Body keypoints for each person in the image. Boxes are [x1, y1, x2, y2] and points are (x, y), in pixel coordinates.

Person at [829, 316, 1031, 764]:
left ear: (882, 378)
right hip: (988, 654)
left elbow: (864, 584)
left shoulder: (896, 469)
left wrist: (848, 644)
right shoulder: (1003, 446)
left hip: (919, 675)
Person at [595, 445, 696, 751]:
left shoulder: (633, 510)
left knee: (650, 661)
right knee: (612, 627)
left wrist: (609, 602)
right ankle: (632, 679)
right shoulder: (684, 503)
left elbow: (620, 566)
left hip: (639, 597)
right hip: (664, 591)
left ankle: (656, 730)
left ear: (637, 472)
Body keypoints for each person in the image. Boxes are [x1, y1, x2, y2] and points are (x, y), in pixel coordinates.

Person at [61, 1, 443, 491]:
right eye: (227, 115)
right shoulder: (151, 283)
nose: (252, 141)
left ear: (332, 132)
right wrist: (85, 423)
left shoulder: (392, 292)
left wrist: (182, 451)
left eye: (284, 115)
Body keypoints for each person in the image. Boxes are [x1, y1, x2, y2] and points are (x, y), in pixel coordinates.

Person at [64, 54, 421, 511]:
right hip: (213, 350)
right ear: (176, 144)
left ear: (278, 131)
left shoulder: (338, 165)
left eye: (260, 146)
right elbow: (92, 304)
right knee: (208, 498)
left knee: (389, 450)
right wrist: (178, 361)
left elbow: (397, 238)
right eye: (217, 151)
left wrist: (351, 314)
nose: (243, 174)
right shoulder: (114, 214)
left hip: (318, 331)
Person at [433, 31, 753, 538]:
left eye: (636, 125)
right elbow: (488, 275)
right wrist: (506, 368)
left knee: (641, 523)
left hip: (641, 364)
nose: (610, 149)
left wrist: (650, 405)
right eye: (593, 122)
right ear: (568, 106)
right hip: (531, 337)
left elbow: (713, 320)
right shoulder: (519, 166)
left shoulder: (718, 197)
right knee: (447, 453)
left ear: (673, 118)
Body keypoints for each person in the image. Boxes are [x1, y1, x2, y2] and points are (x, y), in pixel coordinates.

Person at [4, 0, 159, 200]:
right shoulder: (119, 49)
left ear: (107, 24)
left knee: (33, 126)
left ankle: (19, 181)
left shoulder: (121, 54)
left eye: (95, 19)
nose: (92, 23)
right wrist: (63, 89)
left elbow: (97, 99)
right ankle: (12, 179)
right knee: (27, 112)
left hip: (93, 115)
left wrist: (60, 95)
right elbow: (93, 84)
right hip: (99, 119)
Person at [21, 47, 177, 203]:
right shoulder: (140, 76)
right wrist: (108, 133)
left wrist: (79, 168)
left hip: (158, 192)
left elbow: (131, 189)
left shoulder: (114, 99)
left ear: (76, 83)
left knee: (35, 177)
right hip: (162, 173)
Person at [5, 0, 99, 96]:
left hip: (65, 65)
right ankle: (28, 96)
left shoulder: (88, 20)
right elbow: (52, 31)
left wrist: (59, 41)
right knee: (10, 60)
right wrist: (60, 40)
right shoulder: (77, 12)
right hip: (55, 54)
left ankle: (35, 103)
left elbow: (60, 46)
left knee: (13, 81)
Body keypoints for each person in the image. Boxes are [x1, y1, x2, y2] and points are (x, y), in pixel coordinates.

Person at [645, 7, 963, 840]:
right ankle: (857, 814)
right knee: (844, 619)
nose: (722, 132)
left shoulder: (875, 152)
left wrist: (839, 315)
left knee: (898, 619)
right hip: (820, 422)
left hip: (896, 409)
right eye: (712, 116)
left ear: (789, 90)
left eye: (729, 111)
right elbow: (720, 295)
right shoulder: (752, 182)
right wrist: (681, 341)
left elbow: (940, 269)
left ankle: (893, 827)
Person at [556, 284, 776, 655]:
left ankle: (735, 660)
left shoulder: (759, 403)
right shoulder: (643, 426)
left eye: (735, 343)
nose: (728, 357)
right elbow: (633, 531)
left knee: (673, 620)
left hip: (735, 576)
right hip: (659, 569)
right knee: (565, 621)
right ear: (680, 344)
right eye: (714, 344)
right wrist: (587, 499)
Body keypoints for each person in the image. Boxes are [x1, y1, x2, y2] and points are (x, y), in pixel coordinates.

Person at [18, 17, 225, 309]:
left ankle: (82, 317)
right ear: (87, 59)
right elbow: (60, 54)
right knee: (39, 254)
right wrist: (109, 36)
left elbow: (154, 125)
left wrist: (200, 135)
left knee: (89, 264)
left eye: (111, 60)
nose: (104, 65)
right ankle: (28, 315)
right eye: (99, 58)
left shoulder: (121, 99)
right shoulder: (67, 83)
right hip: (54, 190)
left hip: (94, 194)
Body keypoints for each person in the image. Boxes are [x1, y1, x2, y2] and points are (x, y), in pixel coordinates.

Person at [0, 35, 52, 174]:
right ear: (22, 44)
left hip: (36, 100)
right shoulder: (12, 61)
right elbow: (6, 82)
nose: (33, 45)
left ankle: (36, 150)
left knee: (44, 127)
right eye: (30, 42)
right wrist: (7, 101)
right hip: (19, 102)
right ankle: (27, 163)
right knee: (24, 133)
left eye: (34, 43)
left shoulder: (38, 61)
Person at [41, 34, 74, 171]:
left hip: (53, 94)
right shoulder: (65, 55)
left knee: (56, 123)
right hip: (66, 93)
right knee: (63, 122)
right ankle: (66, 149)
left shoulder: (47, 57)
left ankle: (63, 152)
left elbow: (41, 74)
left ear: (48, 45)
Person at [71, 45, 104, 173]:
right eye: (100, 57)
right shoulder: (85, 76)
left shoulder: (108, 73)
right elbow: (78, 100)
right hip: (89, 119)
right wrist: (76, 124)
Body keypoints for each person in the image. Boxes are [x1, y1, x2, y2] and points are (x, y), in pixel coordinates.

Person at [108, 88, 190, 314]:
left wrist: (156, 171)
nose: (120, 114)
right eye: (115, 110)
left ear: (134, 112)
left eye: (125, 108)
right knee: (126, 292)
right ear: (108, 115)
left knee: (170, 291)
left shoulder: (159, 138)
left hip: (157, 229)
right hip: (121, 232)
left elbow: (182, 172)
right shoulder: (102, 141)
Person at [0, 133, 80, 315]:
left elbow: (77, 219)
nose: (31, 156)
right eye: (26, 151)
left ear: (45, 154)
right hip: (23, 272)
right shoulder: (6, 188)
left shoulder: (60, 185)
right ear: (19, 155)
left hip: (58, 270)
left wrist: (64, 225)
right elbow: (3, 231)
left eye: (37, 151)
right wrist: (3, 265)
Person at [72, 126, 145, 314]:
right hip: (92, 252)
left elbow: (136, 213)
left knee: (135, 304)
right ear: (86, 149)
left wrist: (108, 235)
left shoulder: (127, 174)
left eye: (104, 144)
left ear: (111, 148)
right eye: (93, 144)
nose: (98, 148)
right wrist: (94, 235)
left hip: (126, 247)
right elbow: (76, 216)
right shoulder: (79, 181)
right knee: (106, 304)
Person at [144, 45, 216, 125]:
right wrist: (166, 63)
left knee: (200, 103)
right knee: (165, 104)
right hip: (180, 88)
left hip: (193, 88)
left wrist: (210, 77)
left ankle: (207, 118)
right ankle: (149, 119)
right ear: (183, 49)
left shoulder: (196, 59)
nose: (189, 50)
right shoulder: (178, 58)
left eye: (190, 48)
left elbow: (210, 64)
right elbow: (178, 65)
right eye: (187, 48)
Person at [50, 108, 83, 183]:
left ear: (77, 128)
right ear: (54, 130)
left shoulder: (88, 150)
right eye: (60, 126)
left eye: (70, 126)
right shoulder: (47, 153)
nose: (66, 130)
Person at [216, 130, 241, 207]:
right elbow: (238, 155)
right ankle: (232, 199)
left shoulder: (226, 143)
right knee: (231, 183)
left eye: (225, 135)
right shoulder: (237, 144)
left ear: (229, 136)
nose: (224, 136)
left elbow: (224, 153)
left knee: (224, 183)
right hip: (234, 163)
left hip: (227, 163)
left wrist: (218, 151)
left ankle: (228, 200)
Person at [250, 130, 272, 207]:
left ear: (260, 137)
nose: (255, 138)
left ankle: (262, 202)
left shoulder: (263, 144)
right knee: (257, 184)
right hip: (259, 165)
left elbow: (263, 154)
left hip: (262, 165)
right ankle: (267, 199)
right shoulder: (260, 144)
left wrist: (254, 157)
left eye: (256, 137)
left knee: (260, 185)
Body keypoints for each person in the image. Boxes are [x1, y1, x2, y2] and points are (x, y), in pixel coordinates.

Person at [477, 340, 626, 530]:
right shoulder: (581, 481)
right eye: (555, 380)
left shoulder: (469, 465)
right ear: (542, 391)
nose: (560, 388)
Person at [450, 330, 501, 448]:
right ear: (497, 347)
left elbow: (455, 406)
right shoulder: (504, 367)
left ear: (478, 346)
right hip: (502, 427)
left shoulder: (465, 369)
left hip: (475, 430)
○ ○ ○ ○ ○
What the exercise asks:
Look through the data above and return exactly the lines from the one that contains "right ear: (54, 130)" to the one that contains "nose: (560, 388)", inclusive, with nothing else.

Task response:
right ear: (54, 130)
left shoulder: (88, 150)
right eye: (60, 126)
left eye: (70, 126)
right shoulder: (47, 153)
nose: (66, 130)
Person at [216, 130, 241, 207]:
right elbow: (238, 155)
right ankle: (232, 199)
left shoulder: (226, 143)
right knee: (231, 183)
left eye: (225, 135)
right shoulder: (237, 144)
left ear: (229, 136)
nose: (224, 136)
left elbow: (224, 153)
left knee: (224, 183)
right hip: (234, 163)
left hip: (227, 163)
left wrist: (218, 151)
left ankle: (228, 200)
Person at [250, 130, 272, 207]:
left ear: (260, 137)
nose: (255, 138)
left ankle: (262, 202)
left shoulder: (263, 144)
right knee: (257, 184)
right hip: (259, 165)
left elbow: (263, 154)
left hip: (262, 165)
right ankle: (267, 199)
right shoulder: (260, 144)
left wrist: (254, 157)
left eye: (256, 137)
left knee: (260, 185)
Body keypoints for each person in the image. Boxes are [x1, y1, x2, y2] and points are (x, y), in pixel coordinates.

Person at [477, 340, 626, 530]:
right shoulder: (581, 481)
right eye: (555, 380)
left shoulder: (469, 465)
right ear: (542, 391)
nose: (560, 388)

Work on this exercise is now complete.